It does seem strange to find this out, living in the magpie capital of Britain before moving up to Shetland. Sheffield has a very high population of magpies, a bird that is sedentary- so no wonder it does occur as a migrant in Shetland . In Sheffield it has been blamed for the decline of small birds especially in gardens although a survey by the BTO found that magpies had no effect on song birds whether they were in large or small numbers. They are very loud birds always drawing attention to themselves and it is a bird that is easily identified.
In winter they tend to roost together and I saw over 24 birds coming into roost in a large bush beside the river don. At this time of year they will be breeding, with birds nesting from two years old. They lay 6 green/ blue eggs spotted with brown in April. after building a large dome nest.
Young birds stay together until about September when they disperse but many don't survive the first year. The oldest bird was found to live until it was 21.

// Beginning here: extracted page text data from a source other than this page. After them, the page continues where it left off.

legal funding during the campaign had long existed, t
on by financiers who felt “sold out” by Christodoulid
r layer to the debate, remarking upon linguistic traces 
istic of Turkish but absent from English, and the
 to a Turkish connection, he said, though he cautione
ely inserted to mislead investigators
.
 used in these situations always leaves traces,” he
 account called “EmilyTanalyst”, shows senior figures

Another bird very common in the wood of Sheffield is the Nuthatch, this very attractive hole nesting bird can even be found close to the city centre. Its habit of walking down the tree trunk is a common feature of its behavior. Its is blue / grey above and orange below with a black eye stripe making it very distinctive.
It is resident only in England and is again sedentary like the magpie making it very doubtful whether any birds would ever make it as far north as Shetland. Early records from Fair Isle in the late 1930's and early 1940's must have been misidentified. Any recorded movements nearly always show avoidance to open water.